Our study sheds light on the interplay between jobs design and labor contracts. While most of the conventional approaches relate the use of non-standard employment to contextual factors such as the uncertainty and volatility of marked demand, empirical evidence reveals that (if anything) their impact is weak. Within the same competitive context, firm’s use of non-standard labor is highly heterogeneous, which suggests that firm-specific factors are important drivers too. In this paper we focus on the existence of interlocking complementarities between the nature of job design and the type of labor contract. These complementarities lead to multiple organizational equilibria: in one of them, firms with high incidence of routine jobs hire workers mainly via non-standard contracts; in the other, firms combine complex jobs with hiring based on standard contracts. When both such organizational equilibria exist, the one featuring non-routine tasks and standard employment may Pareto dominates the other, which implies that “organizational poverty trap” may exist.

Using linked employer-employee data for a large sample of manufacturing firms in the Emilia Romagna region (Italy) we provide strong support for our theoretical predictions, as far as the correlation between routine task intensity and non-standard employment is concerned. In fact, firms where the former is higher, which we measure using task characteristics at the occupation level, exhibit higher incidence of the latter. This relationship holds after controlling for several firm-specific and context-depended factors. The structure of the data allows us to deal with potential unobserved confounders panel fixed effects. Moreover, we exploit the availability of local broadband coverage to instrument the features of jobs design, purging the estimates from remaining endogeneity issues. In all these different specifications the use of non-standard employment remains positively and significantly associated with routine task intensity thus constituting a robust and consistent endorsement for our argument. Further research may be needed, however, to explore the causal nature of this two-way relationship.

Overall, the results of our study have interesting implications for both managers and policy makers. With respect to the former, the existence of interlocking complementarities between job design and labor contracts introduces the risk that firms end up in a sub-optimal organizational equilibrium. Managers need to be aware of this possibility and eventually envisage potential exit strategies. Given the nature of the equilibrium, such strategies need to be forcefully multidimensional and combine simultaneous changes in job design and labor contracts. A smooth coordination of decisions that are taken across different human resource management departments is a necessary condition for transition to a superior equilibrium to actually take place.

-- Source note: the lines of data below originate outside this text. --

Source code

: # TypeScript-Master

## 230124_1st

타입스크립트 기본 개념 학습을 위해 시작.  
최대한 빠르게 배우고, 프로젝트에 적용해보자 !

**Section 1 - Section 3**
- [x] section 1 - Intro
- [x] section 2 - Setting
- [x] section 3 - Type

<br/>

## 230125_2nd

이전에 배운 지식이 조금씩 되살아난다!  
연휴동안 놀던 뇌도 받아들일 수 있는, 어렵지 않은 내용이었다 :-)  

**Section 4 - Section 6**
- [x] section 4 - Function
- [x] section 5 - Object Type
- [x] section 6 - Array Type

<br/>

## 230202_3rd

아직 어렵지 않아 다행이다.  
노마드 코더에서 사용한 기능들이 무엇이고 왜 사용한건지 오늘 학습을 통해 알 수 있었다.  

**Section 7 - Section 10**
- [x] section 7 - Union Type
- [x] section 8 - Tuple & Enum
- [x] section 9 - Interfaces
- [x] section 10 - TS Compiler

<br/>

Our analysis contributes also to contemporary policy discussions about labor market regulation. During the last decades most of such debates focused on the introduction of some degree of contractual flexibility, which was mainly motivated by the firm’s need to cope with the changed conditions of the competitive environment. Recently, especially as a tool to fight the rising level of unemployment, the focus has shifted toward active labor market policies, aimed at providing workers with the right skills to find new jobs. For both such types of intervention, the result of our study are relevant. First, our results suggest that, far from being efficiency-enhancing, further flexibilization of the labor markets can increase the risk that firms get caught in “organizational poverty traps”. To avoid this outcome, policy makers should design interventions that while making non-standard employment less attractive, they also provide incentive to introduce more complex job designs within firms. Moreover, with respect to active labor market policy, the existence of a relatively large number of companies that combine routine jobs with non-standard employment implies that the demand for skilled labor should not be taken as given. Rather, it depends on how work is organized inside firms. To be successful, labor market policy should be complemented with other interventions aimed at favoring the adoption of less routinized and more protected jobs. The latter may include support to workforce training, team organization and employee participation.